> GIVEN TEXT:
□ □ □ □ □ □ □

Determine if a given string is an acceptable. The str parameter will be composed of + and = symbols with several letters between them (ie. ++d+===+c++==a) and for the string to be true each letter must be surrounded by a + symbol. So the string to the left would be false. The string will not be empty and will have at least one letter.

For whatever reason, I have struggled mightily with this challenge. I tried to use a regular expression in my Booleans, I tried cascading if statements, I tried a while statement surrounding if statements, I tried to structure my code as a function. After hours of failure, I finally resorted to the following:

var str = prompt("Please enter a test string: ").split("");
answer = "true";

if (((str[0] != "+") && (str[0] != "=")) || ((str[str.length-1] != "+") && (str[str.length-1] != "="))){
  answer = "false";
}

for (var i = 1; i < str.length-1; i++){
  if (((str[i] != "+") && (str[i] != "=")) && (str [i-1] != "+" || str [i+1] != "+")){
      answer = "false";
  }
}  

console.log(answer);

I think it works, but of all the possible solutions to this problem, I am guessing that it is toward the bottom in terms of efficiency and elegance. I'd really appreciate some guidance on how this could be improved.

□ □ □ □ □ □ □

> SOURCE MATERIAL:
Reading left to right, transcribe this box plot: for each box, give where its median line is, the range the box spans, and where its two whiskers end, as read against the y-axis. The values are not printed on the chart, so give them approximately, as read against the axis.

□ □ □ □ □ □ □

> EXERCISE OBJECTIVE:
Answer these about the string-challenge post:
1. Which two symbols make up the str parameter apart from its letters?
2. What must surround each letter for the string to be true?
3. Which function does the code call to get the test string?

> TASK SOLUTION:
1. The + and = symbols.
2. A + symbol.
3. prompt